すでに足元の海外利益は48.5%で推移しており「M&A(合併・買収)に頼らない内部成長だけで5割に到達する」と述べた。利益の過半を海外で稼ぐ体制を築けば国内損害保険大手で初となる見通し。
従来型の国内保険市場が頭打ちになるなか、海外で買収した保険会社の利益拡大を生かした成長を目指す。海外のウエートが高くなるなかで、小宮氏は「グループ一体経営を強化し、内部統制やガバナンスが最も重要だ」と強調した。
東京海上の海外利益は2000年代初頭は数%にとどまっていたが、その後、初の大型案件となる英キルンを買収した2007年度に21%に高め、米HCCインシュアランスHDを含めて総額2兆円にのぼる大型の海外M&Aを相次いで実行した。
損保業界では相次ぐ風水害で火災保険の赤字が続くなど国内事業の苦境が続く。小宮氏は「一つの地域で大きな自然災害が発生しても他の地域で補うなど、利益を相互に補完できるようにする」と述べた。

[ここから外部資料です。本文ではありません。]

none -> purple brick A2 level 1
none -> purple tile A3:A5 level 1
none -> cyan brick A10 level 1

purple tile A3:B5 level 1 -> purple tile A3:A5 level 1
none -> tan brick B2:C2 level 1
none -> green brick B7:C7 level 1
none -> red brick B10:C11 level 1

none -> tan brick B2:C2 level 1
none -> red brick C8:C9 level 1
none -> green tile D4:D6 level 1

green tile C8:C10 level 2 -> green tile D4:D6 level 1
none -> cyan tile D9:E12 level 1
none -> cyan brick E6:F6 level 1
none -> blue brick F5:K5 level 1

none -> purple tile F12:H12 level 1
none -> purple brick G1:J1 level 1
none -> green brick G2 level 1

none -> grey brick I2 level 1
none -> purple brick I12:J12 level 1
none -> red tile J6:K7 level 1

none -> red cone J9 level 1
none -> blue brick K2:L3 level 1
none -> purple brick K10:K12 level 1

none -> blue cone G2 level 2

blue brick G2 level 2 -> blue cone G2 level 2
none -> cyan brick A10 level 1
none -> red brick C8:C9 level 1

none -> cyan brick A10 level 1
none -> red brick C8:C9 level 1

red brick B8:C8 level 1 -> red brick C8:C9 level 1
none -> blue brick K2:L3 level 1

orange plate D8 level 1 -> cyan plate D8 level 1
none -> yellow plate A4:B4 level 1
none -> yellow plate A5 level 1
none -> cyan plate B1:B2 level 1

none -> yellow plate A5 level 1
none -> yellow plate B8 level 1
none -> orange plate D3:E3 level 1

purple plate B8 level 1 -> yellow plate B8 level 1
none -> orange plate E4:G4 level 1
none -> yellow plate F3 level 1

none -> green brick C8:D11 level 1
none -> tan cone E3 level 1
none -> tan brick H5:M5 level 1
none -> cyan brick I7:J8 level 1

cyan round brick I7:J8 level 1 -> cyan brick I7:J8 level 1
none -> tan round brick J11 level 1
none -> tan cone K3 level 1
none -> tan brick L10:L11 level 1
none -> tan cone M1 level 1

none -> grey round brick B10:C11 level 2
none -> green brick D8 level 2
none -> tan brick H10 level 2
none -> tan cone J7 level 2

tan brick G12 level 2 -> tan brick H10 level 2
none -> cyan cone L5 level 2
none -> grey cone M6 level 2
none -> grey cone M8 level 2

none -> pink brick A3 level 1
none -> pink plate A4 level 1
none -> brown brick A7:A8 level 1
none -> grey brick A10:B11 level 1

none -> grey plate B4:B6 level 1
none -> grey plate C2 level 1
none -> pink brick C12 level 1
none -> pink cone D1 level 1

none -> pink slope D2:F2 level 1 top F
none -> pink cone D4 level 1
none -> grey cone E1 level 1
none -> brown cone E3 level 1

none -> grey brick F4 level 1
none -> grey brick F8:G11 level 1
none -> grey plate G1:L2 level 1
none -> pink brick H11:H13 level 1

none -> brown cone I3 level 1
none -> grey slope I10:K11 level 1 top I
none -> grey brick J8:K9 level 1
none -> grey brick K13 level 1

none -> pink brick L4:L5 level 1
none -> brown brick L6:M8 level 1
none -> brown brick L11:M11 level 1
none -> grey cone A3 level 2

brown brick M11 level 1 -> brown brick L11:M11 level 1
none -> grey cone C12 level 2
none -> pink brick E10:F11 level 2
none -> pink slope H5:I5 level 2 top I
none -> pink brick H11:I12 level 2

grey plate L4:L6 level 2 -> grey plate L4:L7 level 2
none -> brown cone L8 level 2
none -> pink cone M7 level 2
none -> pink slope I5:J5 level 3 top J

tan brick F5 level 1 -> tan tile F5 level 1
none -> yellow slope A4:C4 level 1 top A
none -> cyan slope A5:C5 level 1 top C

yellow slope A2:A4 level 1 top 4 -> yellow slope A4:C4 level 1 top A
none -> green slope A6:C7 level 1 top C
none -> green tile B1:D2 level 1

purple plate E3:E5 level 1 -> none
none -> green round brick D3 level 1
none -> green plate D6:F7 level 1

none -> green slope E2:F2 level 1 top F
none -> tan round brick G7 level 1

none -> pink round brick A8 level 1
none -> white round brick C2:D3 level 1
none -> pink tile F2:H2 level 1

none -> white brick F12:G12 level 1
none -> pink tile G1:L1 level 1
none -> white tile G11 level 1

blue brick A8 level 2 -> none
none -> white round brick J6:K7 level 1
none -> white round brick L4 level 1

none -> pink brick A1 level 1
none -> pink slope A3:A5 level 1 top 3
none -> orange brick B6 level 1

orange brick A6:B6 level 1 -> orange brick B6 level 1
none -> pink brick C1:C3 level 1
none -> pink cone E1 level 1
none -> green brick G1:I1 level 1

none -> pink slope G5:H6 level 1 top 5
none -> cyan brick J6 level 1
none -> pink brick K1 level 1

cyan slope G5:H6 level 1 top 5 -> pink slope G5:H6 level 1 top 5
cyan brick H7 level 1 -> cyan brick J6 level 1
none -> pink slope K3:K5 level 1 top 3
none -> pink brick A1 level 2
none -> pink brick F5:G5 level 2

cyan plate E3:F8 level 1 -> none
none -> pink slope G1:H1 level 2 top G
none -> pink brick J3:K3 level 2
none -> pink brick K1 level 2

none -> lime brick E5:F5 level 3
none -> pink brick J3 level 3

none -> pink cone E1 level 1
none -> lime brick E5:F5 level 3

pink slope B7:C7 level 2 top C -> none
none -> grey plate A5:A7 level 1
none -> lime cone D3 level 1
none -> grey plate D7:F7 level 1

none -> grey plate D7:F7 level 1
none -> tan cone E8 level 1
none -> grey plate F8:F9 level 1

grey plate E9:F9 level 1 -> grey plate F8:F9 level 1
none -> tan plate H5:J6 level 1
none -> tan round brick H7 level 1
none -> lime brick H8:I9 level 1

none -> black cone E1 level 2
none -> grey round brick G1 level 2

主力の火災や自動車保険に代わるサイバー保険など新種の保険は世界で3000億円規模の増収を見込む。小宮氏は「国内外の第一線の専門性やアイデアを共有して新商品やサービスを開発する」とし新しい保険に注力する考えを強調した。2020年には買収先のHCCが手がけるM&A保険を日本市場向けに投入した。
新種保険は売上高にあたる正味収入保険料ベースで3年後に2兆2500億円規模と2021年3月期比で約15%増え、全体の収入の4割程度になる見込みだ。国内で1000億円の増収を目指すほか、欧米で「スペシャリティ保険(注1)」を手がける会社を買収してきた効果が出ている。
(注1) スペシャリティ保険
医療・傷害保険、会社役員賠償責任保険、サイバー保険、航空保険、保証・信用保険、農業保険といった特定のリス クを対象とした保険を「スペシャリティ保険」と言い、独自の審査や引受能力が必要とされる。